The Aircraft (Amendment) Bill, 2020

  • The Bill is intended to carry out amendments to the Aircraft Act, 1934 (XXII of 1934).
  • The Bill enhances the maximum limit of fine from the existing ₹10 lakhs to ₹one crore.
  • It also enlarges the scope of the Act to include regulation of all areas of air navigation.
  • The proposed amendments would fulfill the safety requirements of International Civil Aviation Organisation (ICAO).
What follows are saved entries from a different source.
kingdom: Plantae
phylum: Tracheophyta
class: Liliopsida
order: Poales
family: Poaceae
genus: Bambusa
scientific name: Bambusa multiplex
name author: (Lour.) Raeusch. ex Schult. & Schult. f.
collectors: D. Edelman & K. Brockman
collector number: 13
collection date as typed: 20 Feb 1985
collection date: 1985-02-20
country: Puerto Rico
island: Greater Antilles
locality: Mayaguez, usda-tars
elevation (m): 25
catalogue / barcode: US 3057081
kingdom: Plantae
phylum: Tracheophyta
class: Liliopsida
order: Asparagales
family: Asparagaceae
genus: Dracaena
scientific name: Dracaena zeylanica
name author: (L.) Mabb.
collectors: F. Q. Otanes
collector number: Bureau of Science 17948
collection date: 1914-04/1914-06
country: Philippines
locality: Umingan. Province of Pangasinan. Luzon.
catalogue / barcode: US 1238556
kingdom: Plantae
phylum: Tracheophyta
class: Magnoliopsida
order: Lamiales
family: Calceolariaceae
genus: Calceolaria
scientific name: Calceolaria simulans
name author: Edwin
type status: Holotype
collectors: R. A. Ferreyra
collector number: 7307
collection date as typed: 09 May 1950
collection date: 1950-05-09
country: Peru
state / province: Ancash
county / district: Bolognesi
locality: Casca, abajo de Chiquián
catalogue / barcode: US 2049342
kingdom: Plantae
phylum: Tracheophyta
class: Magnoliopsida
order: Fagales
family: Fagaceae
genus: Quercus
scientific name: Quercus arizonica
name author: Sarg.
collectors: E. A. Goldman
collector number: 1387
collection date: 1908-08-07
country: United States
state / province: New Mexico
This will also enable the three regulatory bodies in the civil aviation sector in India—Directorate General of Civil Aviation (DGCA), Bureau of Civil Aviation Security (BCAS) and Aircraft Accident Investigation Bureau (AAIB) to become more effective.
  • This (the Bill) will lead to enhancement in the level of safety and security of aircraft operations in the country
  • A few other provisions would also be made part of the law that will also help in complying with the International Civil Aviation Organization’s (ICAO) requirements.
  • The Aircraft (Amendment) Bill, 2020 also provides for keeping “aircraft belonging to any armed forces of the Union, other than naval, from military or air force outside the purview” of the Aircraft Act, 1934.
  • Other proposals include empowering BCAS or any authorised officer to issue directions, having designated officers for adjudging penalties and introducing a provision for compounding of offences.